I've been thinking about how to say this for the last few weeks, and nothing I've thought has sat well enough that I felt fully comfortable writing and sharing it widely. I'm trying to avoid devolving into a know-it-all advice column, so I've been perseverating on how to say this.
But I'm going to say this because it's something I'm trying to live myself and help others to do. And I think it's a perspective worth sharing with you.
Everybody is doing too much, almost all of the time.
You probably already know this, but my hope is that reading what I have to say here will help you see the value of doing less, well.
I recently read an article in the September 19-October 2, 2016 edition of New York Magazine, which prompted me to get over the perfectionist parts in myself that hesitated to write this.
This piece is not the first to speak to the digital hijacking of free time and empty space, but I think it underscores the frequency, intensity, and duration of the electronic undertow many of us are caught in. I will acknowledge here the subtle irony of my writing adding to this current.
I see so many people - adults, children, adolescents, parents - racing to DO, TO GET DONE and so few folks feeling comfortable or even permitted by themselves to simply BE PRESENT. Not only present with others, but with themselves, their thoughts, their feelings, their bodies.
Now, I freely confess (to those that don't already know) that I am no Buddha sitting under the bodhi tree. I am a born, reinforced, dyed in the wool diehard DO-er of the first order. I come by it honest through my parents, gathered a lot of my worth as child by racking up accolades, and married a woman who gets stuff done all day long. I believe there is value in the dignity of work and accomplishing things daily either in the service of others, to further yourself, and ideally, both.
However, I feel like we DO too much by trying to always fix things rather than trying to find some time to BE in order to understand and appreciate things as they are. I know there are so many, many things we want to change or be different in our lives:
These questions seem to demand a DO approach. How else could a caregiver respond to these two questions than by taking as much action as possible in order to help their child today?
But how do we know WHAT to DO until we first examine HOW we ARE right now? I'm not talking about some existential examination of consciousness or a philosophical debate on the value of neurodiversity. What I'm talking about is taking stock of ourselves, our behavior, our goals, and our dreams before we start to act on the world hoping that it will change.
There's never enough time in the day, the week, or the year to think and feel our way through things without also doing something to make those things happen. Every impulse in my rational being pushes me to get stuff done, too. I am easily seduced by the allure of getting stuff done.

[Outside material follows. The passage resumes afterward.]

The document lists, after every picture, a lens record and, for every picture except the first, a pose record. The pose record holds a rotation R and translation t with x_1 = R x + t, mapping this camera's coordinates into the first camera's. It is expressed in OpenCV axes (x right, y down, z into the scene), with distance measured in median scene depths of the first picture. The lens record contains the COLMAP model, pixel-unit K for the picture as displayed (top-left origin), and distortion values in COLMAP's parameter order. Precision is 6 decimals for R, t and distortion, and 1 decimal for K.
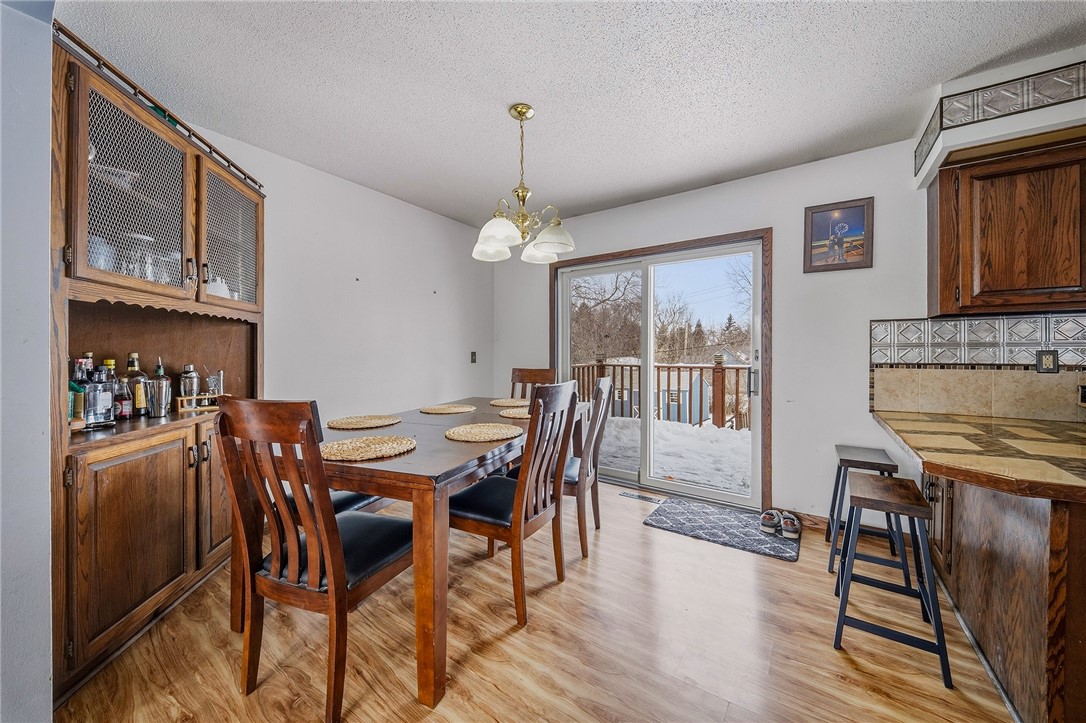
lens RADIAL K [[388.0, 0, 543.9], [0, 388.0, 358.3], [0, 0, 1]] dist [-0.002059, -0.001486]
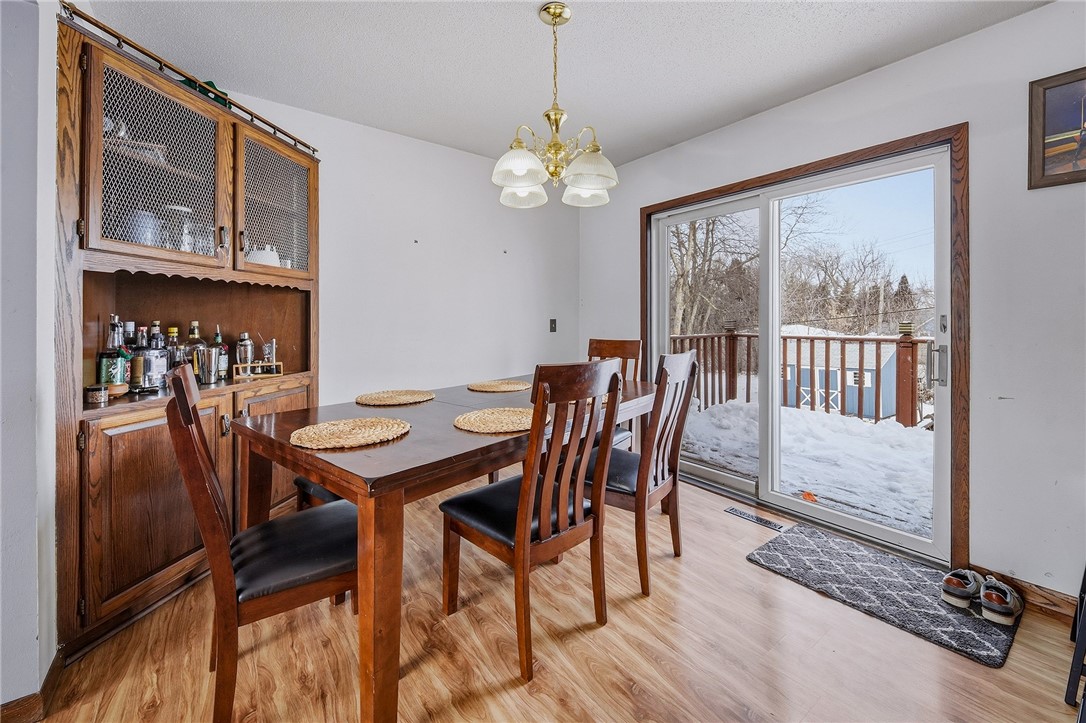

What I want to sell you on is DOING LESS, WELL in order to have more time to SIMPLY BE.
Some examples:
- Sit in a room by yourself and think for 5 minutes about your day (the one you're in)

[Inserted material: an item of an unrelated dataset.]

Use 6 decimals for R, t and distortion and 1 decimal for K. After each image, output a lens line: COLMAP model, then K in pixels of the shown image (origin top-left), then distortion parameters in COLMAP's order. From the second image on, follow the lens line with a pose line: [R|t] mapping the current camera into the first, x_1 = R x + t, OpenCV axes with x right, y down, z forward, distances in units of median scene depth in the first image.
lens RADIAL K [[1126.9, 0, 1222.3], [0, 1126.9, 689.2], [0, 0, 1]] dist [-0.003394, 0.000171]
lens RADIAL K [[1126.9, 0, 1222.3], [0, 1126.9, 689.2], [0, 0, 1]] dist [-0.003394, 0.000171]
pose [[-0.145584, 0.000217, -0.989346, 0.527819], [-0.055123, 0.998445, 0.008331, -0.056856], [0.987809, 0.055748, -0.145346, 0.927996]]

- Eat a snack outside or near a window and think about your dreams (any of them)
- Read a book that you once loved as a child (it doesn't matter how young you were)
- Turn off the radio and listen to the hum in the car (or the sounds of the road)

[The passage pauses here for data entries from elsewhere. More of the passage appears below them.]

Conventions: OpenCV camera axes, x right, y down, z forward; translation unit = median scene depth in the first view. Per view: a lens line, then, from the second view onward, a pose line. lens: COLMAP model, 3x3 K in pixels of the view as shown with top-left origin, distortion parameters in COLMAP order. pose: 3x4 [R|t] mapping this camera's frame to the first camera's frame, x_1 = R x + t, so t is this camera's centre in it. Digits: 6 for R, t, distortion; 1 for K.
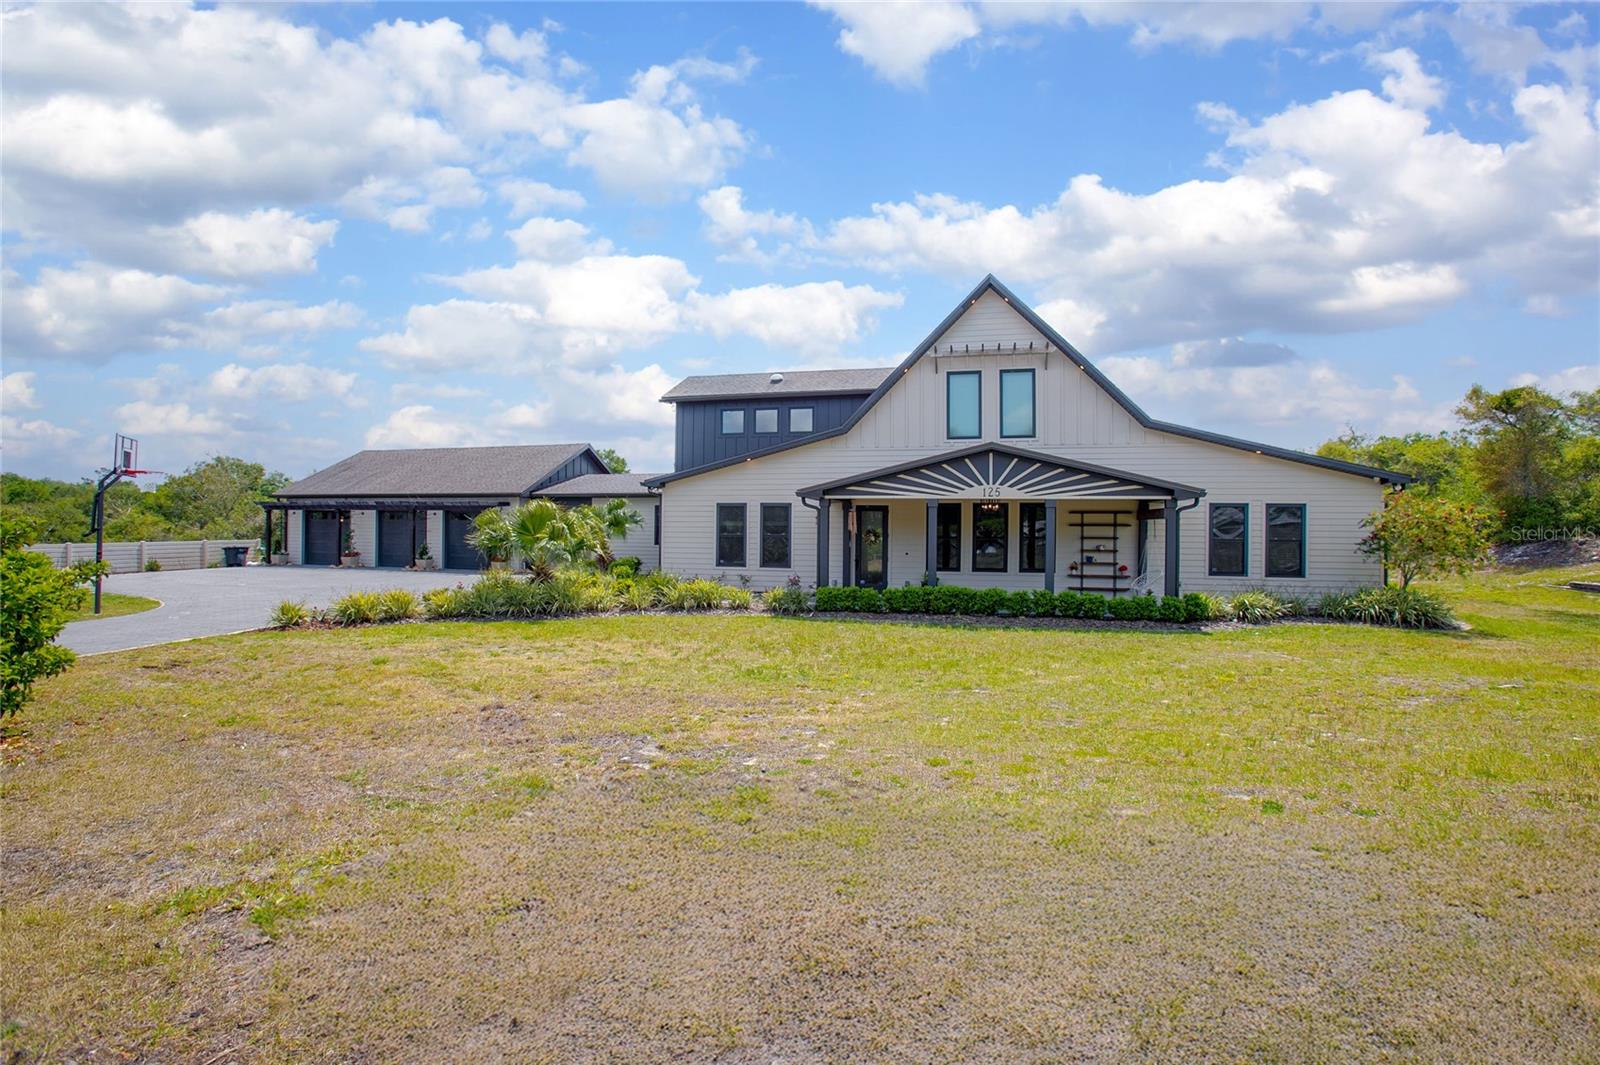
lens RADIAL K [[744.0, 0, 803.8], [0, 744.0, 528.3], [0, 0, 1]] dist [-0.080921, 0.041921]
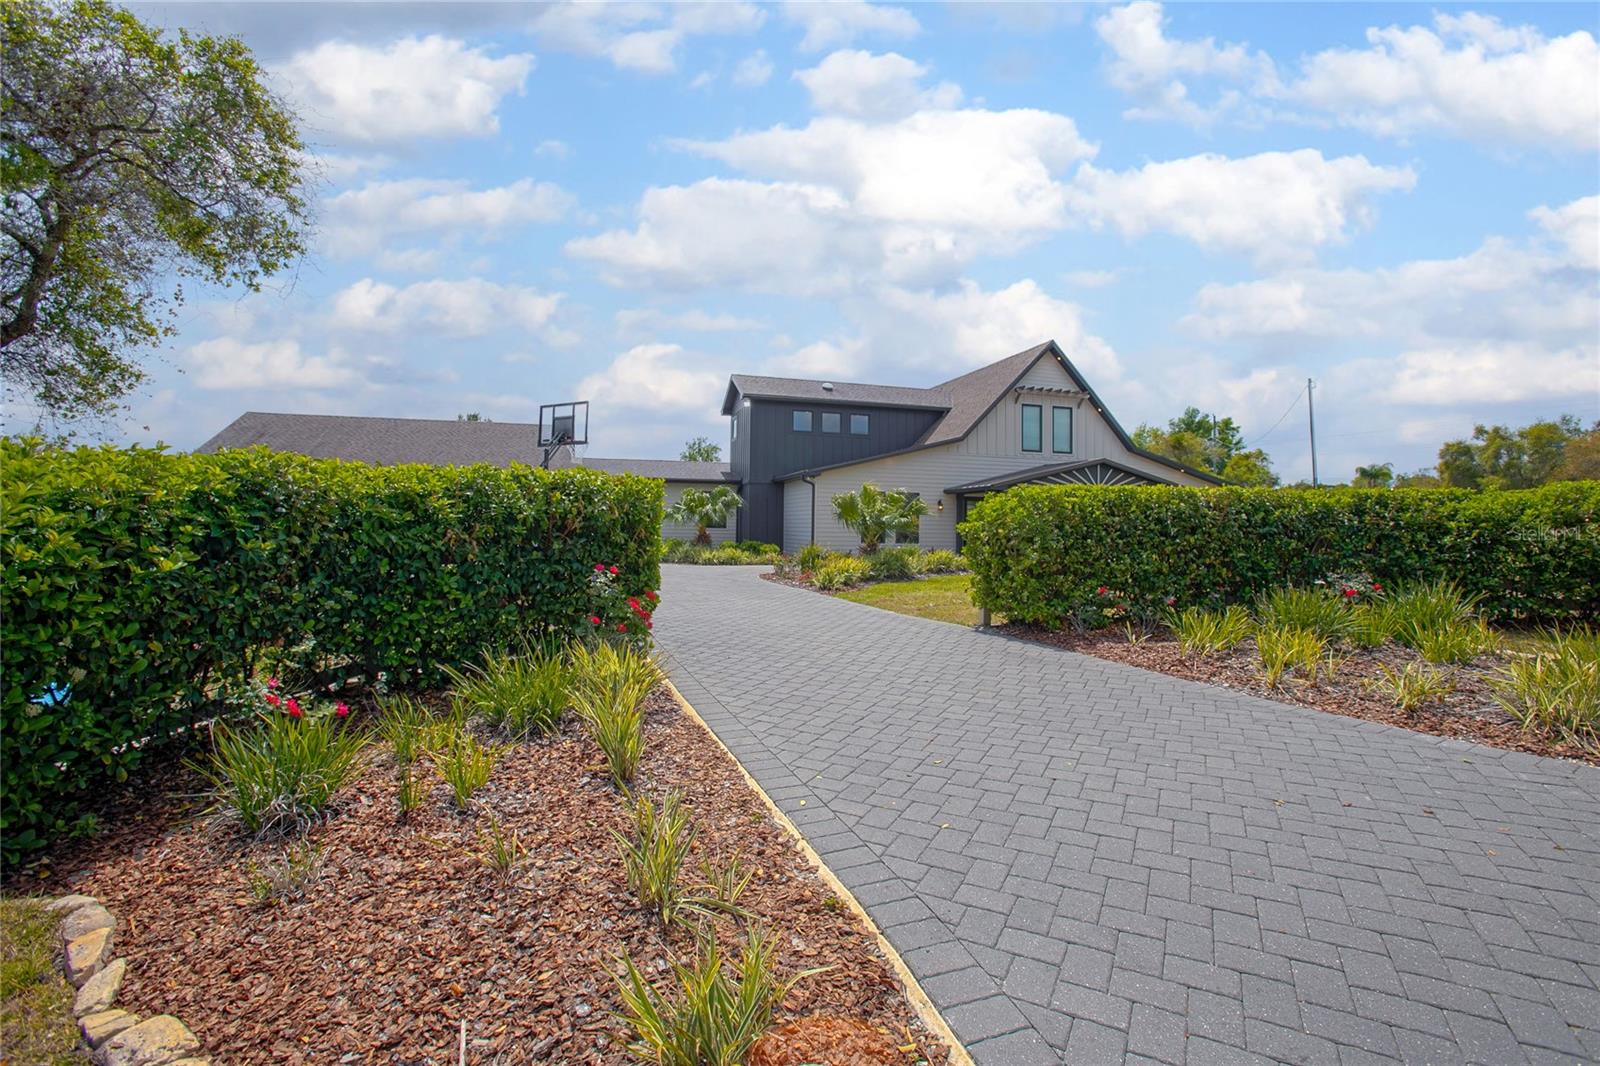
lens RADIAL K [[744.0, 0, 803.8], [0, 744.0, 528.8], [0, 0, 1]] dist [-0.080921, 0.041921]
pose [[0.860514, 0.002739, 0.509419, -0.900093], [-0.008589, 0.999921, 0.009131, 0.018920], [-0.509354, -0.012233, 0.860470, -0.004370]]
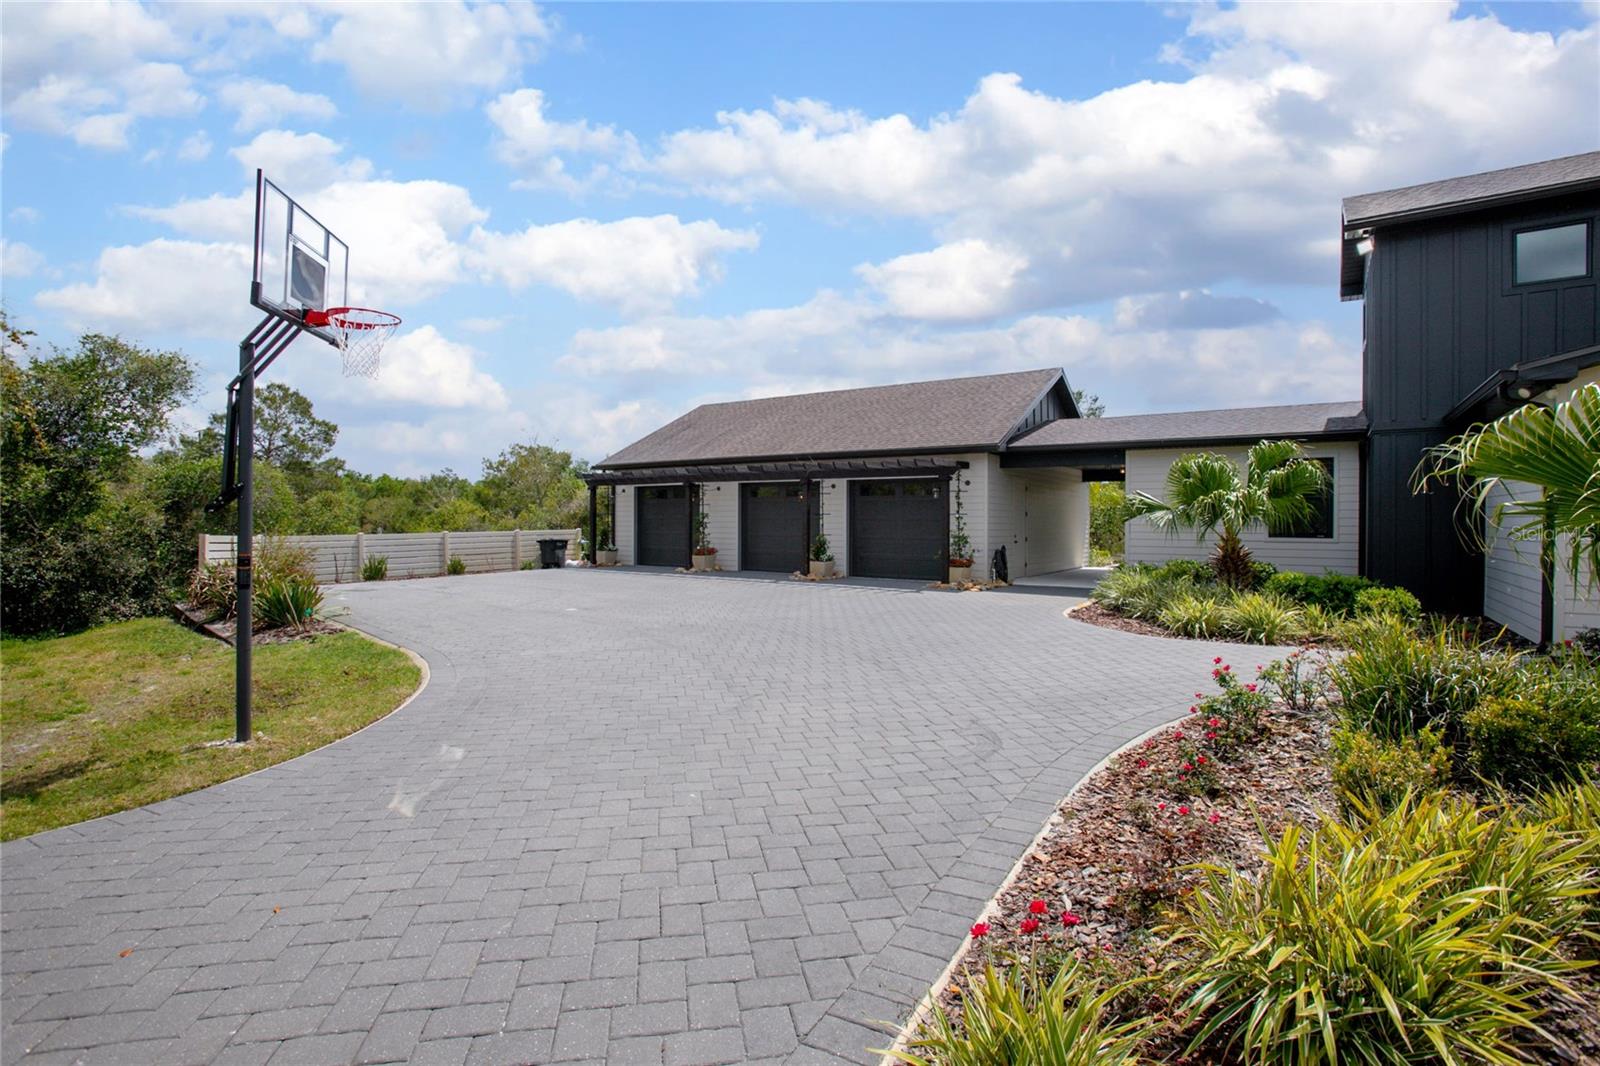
lens RADIAL K [[788.7, 0, 800.0], [0, 788.7, 533.0], [0, 0, 1]] dist [-0.096899, 0.073700]
pose [[0.938533, 0.000928, -0.345189, -0.467299], [0.004891, 0.999860, 0.015985, 0.013170], [0.345155, -0.016691, 0.938397, 0.570295]]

Now, I believe that everyone can do one of these every single day. I know I can, and I often forget or contradict myself by multitasking my way through many aspects of my daily routine.
I think part of what keeps many of us from simply being with ourselves for brief periods of time is an overwhelming sense of anxiety or guilt that we're not DOING all we can in that moment.
A continual pattern of DOING can quickly cause a cacophony of activity with no end in sight.
These are some ways I've tried to set limits on my over-DOING and increasing my BEING:
- Set Do Not Disturb function (with professional exceptions) on my phone during dinner
- Play video games for 15 minutes during lunch (yep, Zelda is my favorite)
- Read the lyrics to the songs I sing to my children every night (I'm old, I know)
- Walking down our wooded driveway with my son (just trying to listen to him)
In my work with families, I try to encourage and foster this concept of BEING over DOING by inviting them to focus on 1 or 2 (tops!) things each week as part of our work together. I also try to constrain folks to focus on these 1 or 2 things really well during specific periods of time. So rather than say, "Change the way you respond to this behavior ALL DAY," I try to help families identify a time during the day when they are most likely to be successful with this strategy.
My tacit hope, which I have not until now fully articulated, is that by focusing on 1 or 2 things to DO, I can help free up more time for families to BE with their children and with themselves. Now I think this is somewhat wishful thinking on my part knowing that many families cannot rest too easily unless they feel or even know they have done all they can for their children.
But here it is: I think most of us would be much happier and behaviorally better of if we DID LESS, WELL.